(Calibrated multi-view image sets)

▬▬▬▬▬▬

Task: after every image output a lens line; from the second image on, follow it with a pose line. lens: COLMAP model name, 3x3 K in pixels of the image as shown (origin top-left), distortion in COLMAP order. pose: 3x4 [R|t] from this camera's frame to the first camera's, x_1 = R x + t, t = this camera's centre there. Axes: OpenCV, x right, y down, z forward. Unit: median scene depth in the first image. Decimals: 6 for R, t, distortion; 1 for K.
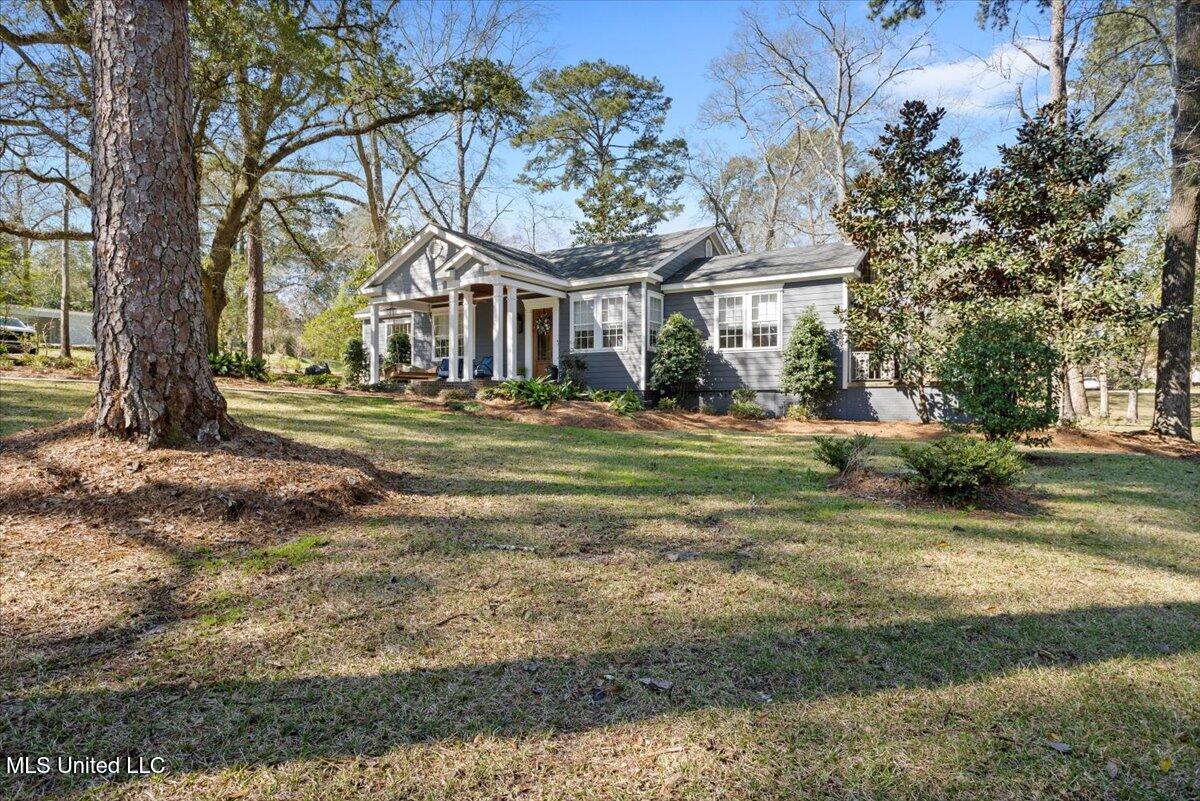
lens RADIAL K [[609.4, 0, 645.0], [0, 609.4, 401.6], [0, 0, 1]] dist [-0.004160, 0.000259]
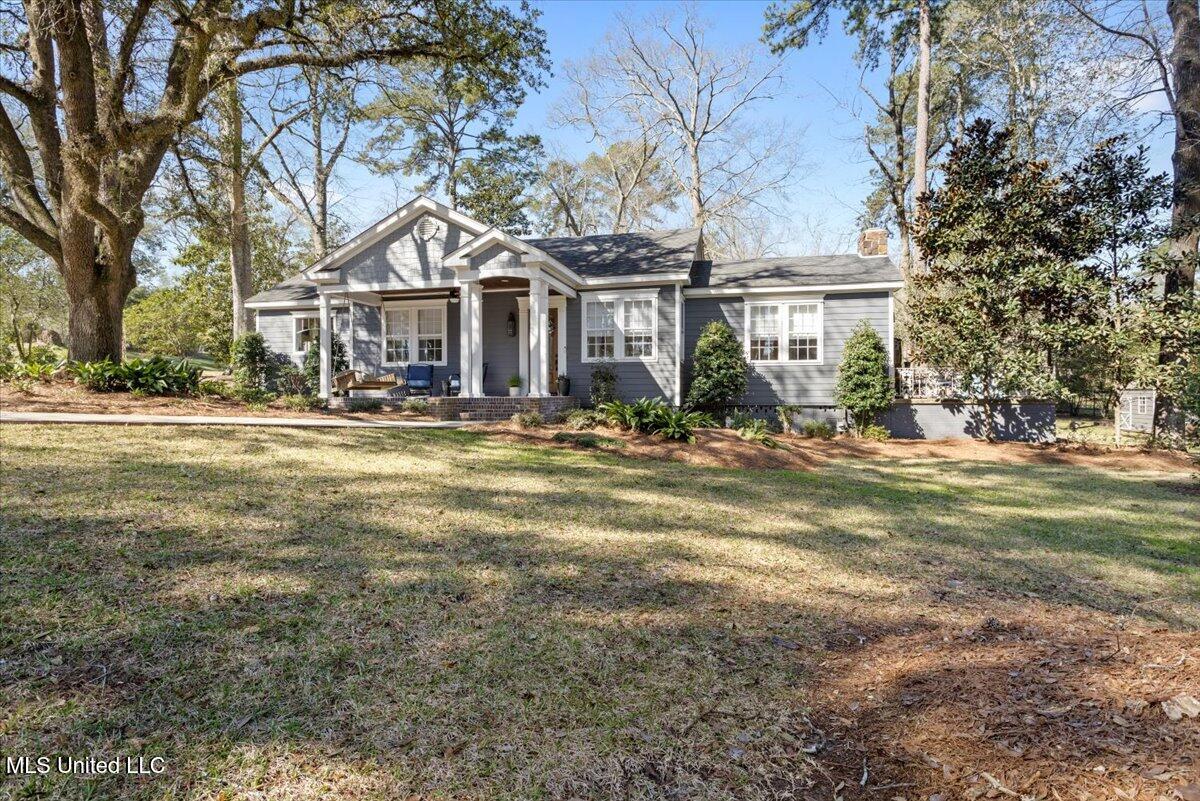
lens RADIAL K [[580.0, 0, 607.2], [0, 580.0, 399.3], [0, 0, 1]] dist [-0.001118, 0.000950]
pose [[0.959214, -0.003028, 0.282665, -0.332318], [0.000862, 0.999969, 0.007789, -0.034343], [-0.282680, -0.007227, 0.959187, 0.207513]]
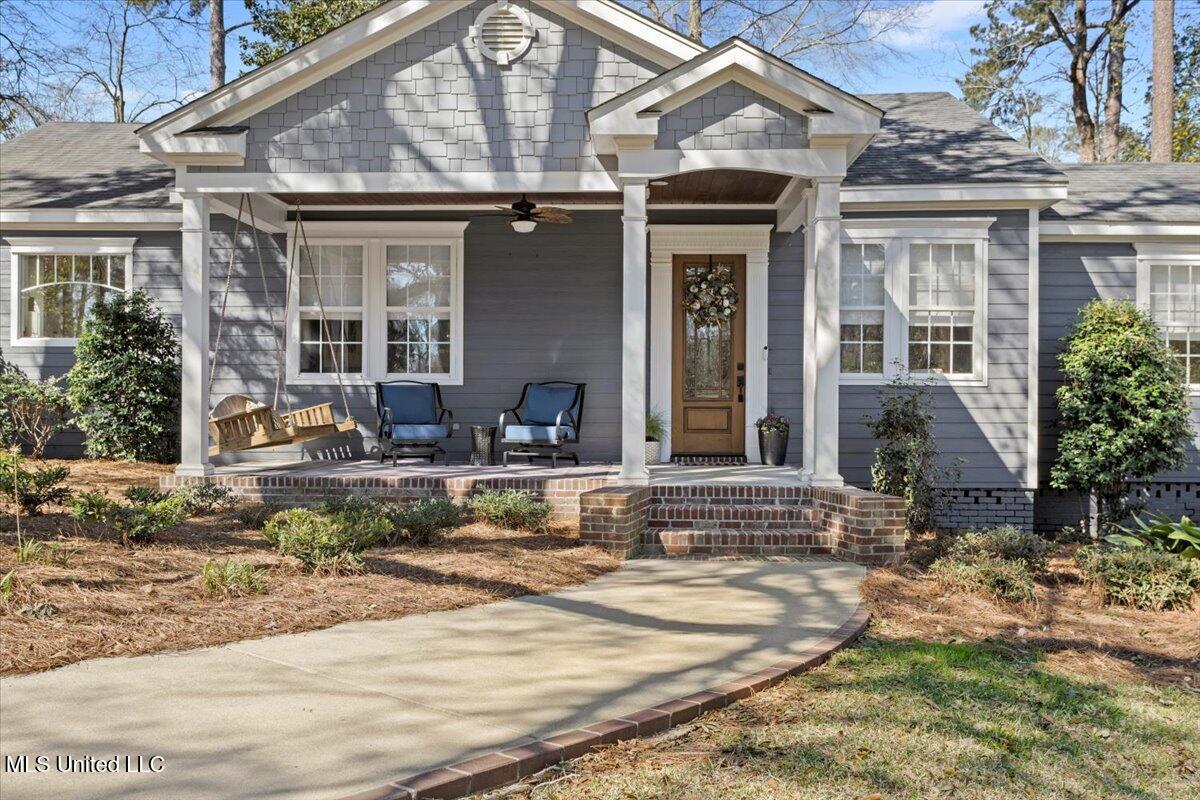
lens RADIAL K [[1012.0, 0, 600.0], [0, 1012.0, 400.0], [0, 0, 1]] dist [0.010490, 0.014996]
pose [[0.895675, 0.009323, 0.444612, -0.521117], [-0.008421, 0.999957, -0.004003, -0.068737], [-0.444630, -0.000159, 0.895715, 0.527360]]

▬▬▬▬▬▬

EXERCISE → Return all of the lines above without alteration, minus the pictures.

SOLUTION TO THE EXERCISE →
Task: after every image output a lens line; from the second image on, follow it with a pose line. lens: COLMAP model name, 3x3 K in pixels of the image as shown (origin top-left), distortion in COLMAP order. pose: 3x4 [R|t] from this camera's frame to the first camera's, x_1 = R x + t, t = this camera's centre there. Axes: OpenCV, x right, y down, z forward. Unit: median scene depth in the first image. Decimals: 6 for R, t, distortion; 1 for K.
lens RADIAL K [[609.4, 0, 645.0], [0, 609.4, 401.6], [0, 0, 1]] dist [-0.004160, 0.000259]
lens RADIAL K [[580.0, 0, 607.2], [0, 580.0, 399.3], [0, 0, 1]] dist [-0.001118, 0.000950]
pose [[0.959214, -0.003028, 0.282665, -0.332318], [0.000862, 0.999969, 0.007789, -0.034343], [-0.282680, -0.007227, 0.959187, 0.207513]]
lens RADIAL K [[1012.0, 0, 600.0], [0, 1012.0, 400.0], [0, 0, 1]] dist [0.010490, 0.014996]
pose [[0.895675, 0.009323, 0.444612, -0.521117], [-0.008421, 0.999957, -0.004003, -0.068737], [-0.444630, -0.000159, 0.895715, 0.527360]]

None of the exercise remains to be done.